- **TEXT UNDER STUDY**:
Implementing MaLSTM on Kaggle’s Quora Question Pairs competition

This article is about the MaLSTM Siamese LSTM network (link to article on the second paragraph) for sentence similarity and its appliance to Kaggle’s Quora Pairs competition.
I will do my best to explain the network and go through the Keras code (if you are only here for the code, scroll down :)
Full code on github


In the past few years, deep learning is all the fuss in the tech industry.
To keep up on things I like to get my hands dirty implementing interesting network architectures I come across in article readings.

Few months ago I came across a very nice article called Siamese Recurrent Architectures for Learning Sentence Similarity which offers a pretty straightforward approach at the common problem of sentence similarity.
Named MaLSTM (“Ma” for Manhattan distance), its architecture is depicted in figure 1 (diagram excludes the sentence preprocessing part)
Notice that since this is a Siamese network, it is easier to train because it shares weights on both sides.

Figure 1 MaLSTM’s architecture - Similar color means the weights are shared between the same-colored elements

Network explained

(I will be using Keras, so some technical details are related to the implementation)

So first of all, what is a “Siamese network”? 
Siamese networks are networks that have two or more identical sub-networks in them.

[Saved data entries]
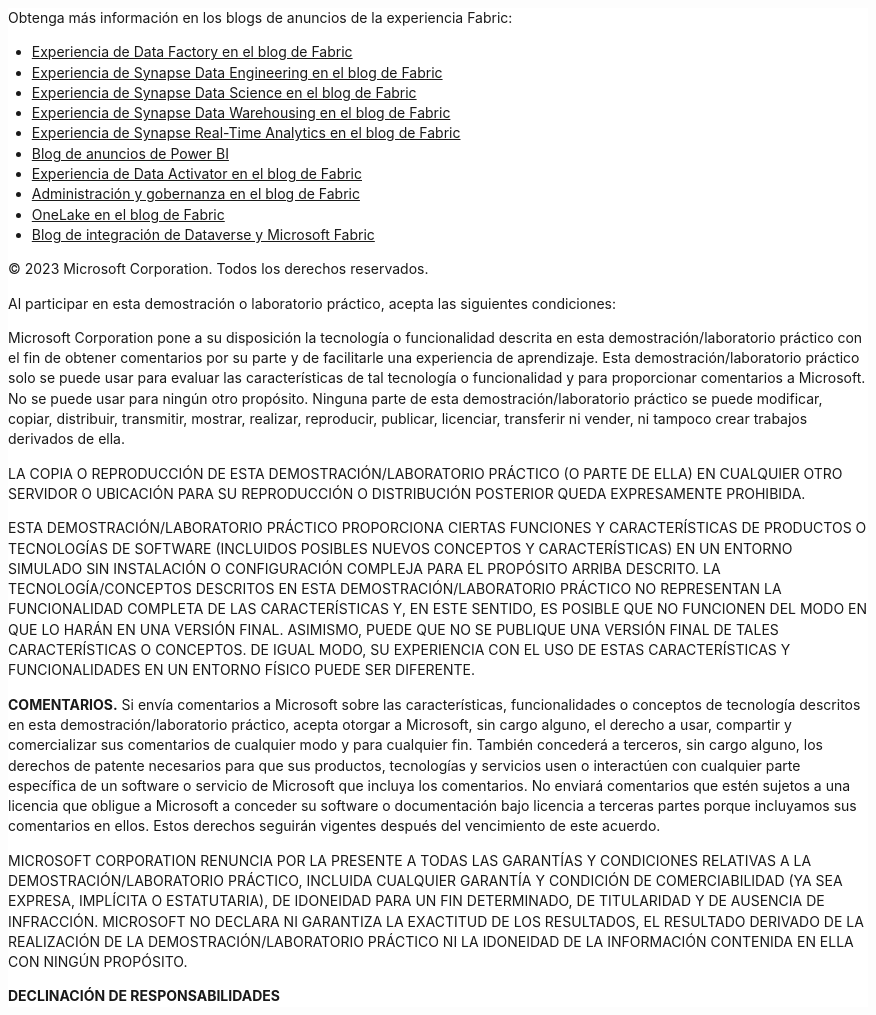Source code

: Obtenga más información en los blogs de anuncios de la experiencia Fabric:

- [Experiencia de Data Factory en el blog de Fabric](https://aka.ms/Fabric-Data-Factory-Blog) 
- [Experiencia de Synapse Data Engineering en el blog de Fabric](https://aka.ms/Fabric-DE-Blog) 
- [Experiencia de Synapse Data Science en el blog de Fabric](https://aka.ms/Fabric-DS-Blog) 
- [Experiencia de Synapse Data Warehousing en el blog de Fabric](https://aka.ms/Fabric-DW-Blog) 
- [Experiencia de Synapse Real-Time Analytics en el blog de Fabric](https://aka.ms/Fabric-RTA-Blog)
- [Blog de anuncios de Power BI](https://aka.ms/Fabric-PBI-Blog)
- [Experiencia de Data Activator en el blog de Fabric](https://aka.ms/Fabric-DA-Blog) 
- [Administración y gobernanza en el blog de Fabric](https://aka.ms/Fabric-Admin-Gov-Blog)
- [OneLake en el blog de Fabric](https://aka.ms/Fabric-OneLake-Blog)
- [Blog de integración de Dataverse y Microsoft Fabric](https://aka.ms/Dataverse-Fabric-Blog)

© 2023 Microsoft Corporation. Todos los derechos reservados.

Al participar en esta demostración o laboratorio práctico, acepta las siguientes condiciones:

Microsoft Corporation pone a su disposición la tecnología o funcionalidad descrita en esta demostración/laboratorio práctico con el fin de obtener comentarios por su parte y de facilitarle una experiencia de aprendizaje. Esta demostración/laboratorio práctico solo se puede usar para evaluar las características de tal tecnología o funcionalidad y para proporcionar comentarios a Microsoft. No se puede usar para ningún otro propósito. Ninguna parte de esta demostración/laboratorio práctico se puede modificar, copiar, distribuir, transmitir, mostrar, realizar, reproducir, publicar, licenciar, transferir ni vender, ni tampoco crear trabajos derivados de ella.

LA COPIA O REPRODUCCIÓN DE ESTA DEMOSTRACIÓN/LABORATORIO PRÁCTICO (O PARTE DE ELLA) EN CUALQUIER OTRO SERVIDOR O UBICACIÓN PARA SU REPRODUCCIÓN O DISTRIBUCIÓN POSTERIOR QUEDA EXPRESAMENTE PROHIBIDA.

ESTA DEMOSTRACIÓN/LABORATORIO PRÁCTICO PROPORCIONA CIERTAS FUNCIONES Y CARACTERÍSTICAS DE PRODUCTOS O TECNOLOGÍAS DE SOFTWARE (INCLUIDOS POSIBLES NUEVOS CONCEPTOS Y CARACTERÍSTICAS) EN UN ENTORNO SIMULADO SIN INSTALACIÓN O CONFIGURACIÓN COMPLEJA PARA EL PROPÓSITO ARRIBA DESCRITO. LA TECNOLOGÍA/CONCEPTOS DESCRITOS EN ESTA DEMOSTRACIÓN/LABORATORIO PRÁCTICO NO REPRESENTAN LA FUNCIONALIDAD COMPLETA DE LAS CARACTERÍSTICAS Y, EN ESTE SENTIDO, ES POSIBLE QUE NO FUNCIONEN DEL MODO EN QUE LO HARÁN EN UNA VERSIÓN FINAL. ASIMISMO, PUEDE QUE NO SE PUBLIQUE UNA VERSIÓN FINAL DE TALES CARACTERÍSTICAS O CONCEPTOS. DE IGUAL MODO, SU EXPERIENCIA CON EL USO DE ESTAS CARACTERÍSTICAS Y FUNCIONALIDADES EN UN ENTORNO FÍSICO PUEDE SER DIFERENTE.

**COMENTARIOS.** Si envía comentarios a Microsoft sobre las características, funcionalidades o conceptos de tecnología descritos en esta demostración/laboratorio práctico, acepta otorgar a Microsoft, sin cargo alguno, el derecho a usar, compartir y comercializar sus comentarios de cualquier modo y para cualquier fin. También concederá a terceros, sin cargo alguno, los derechos de patente necesarios para que sus productos, tecnologías y servicios usen o interactúen con cualquier parte específica de un software o servicio de Microsoft que incluya los comentarios. No enviará comentarios que estén sujetos a una licencia que obligue a Microsoft a conceder su software o documentación bajo licencia a terceras partes porque incluyamos sus comentarios en ellos. Estos derechos seguirán vigentes después del vencimiento de este acuerdo.

MICROSOFT CORPORATION RENUNCIA POR LA PRESENTE A TODAS LAS GARANTÍAS Y CONDICIONES RELATIVAS A LA DEMOSTRACIÓN/LABORATORIO PRÁCTICO, INCLUIDA CUALQUIER GARANTÍA Y CONDICIÓN DE COMERCIABILIDAD (YA SEA EXPRESA, IMPLÍCITA O ESTATUTARIA), DE IDONEIDAD PARA UN FIN DETERMINADO, DE TITULARIDAD Y DE AUSENCIA DE INFRACCIÓN. MICROSOFT NO DECLARA NI GARANTIZA LA EXACTITUD DE LOS RESULTADOS, EL RESULTADO DERIVADO DE LA REALIZACIÓN DE LA DEMOSTRACIÓN/LABORATORIO PRÁCTICO NI LA IDONEIDAD DE LA INFORMACIÓN 
CONTENIDA EN ELLA CON NINGÚN PROPÓSITO.

**DECLINACIÓN DE RESPONSABILIDADES**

- **WORK INSTRUCTIONS**:
A – Please translate this sentence from the MaLSTM article into Spanish: "Siamese networks are networks that have two or more identical sub-networks in them."
B – Answer these questions using the MaLSTM article:
(i) What does "Ma" in the name MaLSTM stand for?
(ii) Which library does the author use for the implementation?
(iii) According to the article, why is this Siamese network easier to train?

- **RESULTS**:
A – Las redes siamesas son redes que contienen dos o más subredes idénticas.

B –
(i) Manhattan distance.
(ii) Keras.
(iii) It shares weights on both sides.